In that vulnerability, in that dependence, in that enduring sense of incapability that accompanies my job, my hope is be more constantly in a state of recognition of my dependence on God, and readiness to hear His call. So my hope is that God may not need to thunder quite as loud to make himself heard over the clatter.

 

 

  • On Saturday, I had the great pleasure of being at St. Stephen’s Episcopal Church in Houston for the ordination of my good friend Carissa Baldwin, stepdaughter of Nancy Springer-Baldwin, director of development here at the seminary. The last page of the service leaflet from the ceremony contained a wonderful passage from the theologian and civil rights leader Howard Thurman. I think it makes an apt quote to conclude with today as a final thought to leave you with about escaping the clatter to listen for the call of God.
  • In this passage, he is describing the sense of being in a fortress that he himself has built to hold out the invasion of the love of God. He writes:

“But I have stayed here long enough.

There is light over the barriers. O my God—

The darkness of my house forgive

And overtake my soul.

I relax the barriers.

I abandon all that I think I am,

All that I hope to be,

All that I believe I possess.

I let go of the past,

I withdraw my grasping hand from the future,

And in the great silence of this moment,

I alertly . . . rest my soul.”

 

Thank you.

 

Biography of Charles Moody

Building on what he witnessed while teaching in the Rio Grande Valley , Charles Moody launched Project Paradigm at Akins High School two years ago. The aim of the innovative project is to “expose kids to opportunities beyond the familiar,” says Akins principal Mary Alice Delke.

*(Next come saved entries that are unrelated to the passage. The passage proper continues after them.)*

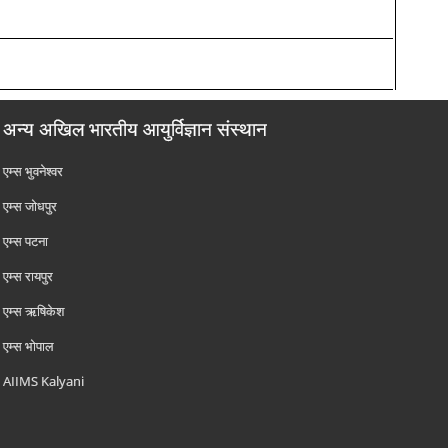
अन्य अखिल भारतीय आयुर्विज्ञान संस्थान
एम्‍स भुवनेश्वर
एम्‍स जोधपुर
एम्‍स पटना
एम्‍स रायपुर
एम्‍स ऋषिकेश
एम्‍स भोपाल
AIIMS Kalyani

About half the students at Akins in South Austin are considered economically disadvantaged. Less than half its graduates went on to college during the school’s first two years. Graduates who did go to college enrolled primarily in Texas universities. Moody, who teaches history and government, had a better idea for students he taught in advanced placement courses. Why not apply to elite universities throughout the country who offer substantial financial aid to qualified students so they can diversify their enrollments?

Moody took ten students on a 2006 Spring Break tour of eight prestigious colleges in the Northeastern states. The group sat in on classes, took tours and talked with college students. Back at Akins HS, they became peer to peer mentors by sharing their experiences with fellow classmates and another Spring Break tour happened last March.

Moody, an Austin native who graduated from Stanford and the UT Law School, left the legal profession at age 30 to find something new. He joined Teach for America , a highly selective corps of teachers who work in low-income schools, and taught at Elsa High School in the Valley for four years. A fellow teacher took Elsa students on a college trip that became the model for Project Paradigm at Akins. Moody, a member of St. David’s Episcopal Church, is now in his fifth year at Akins.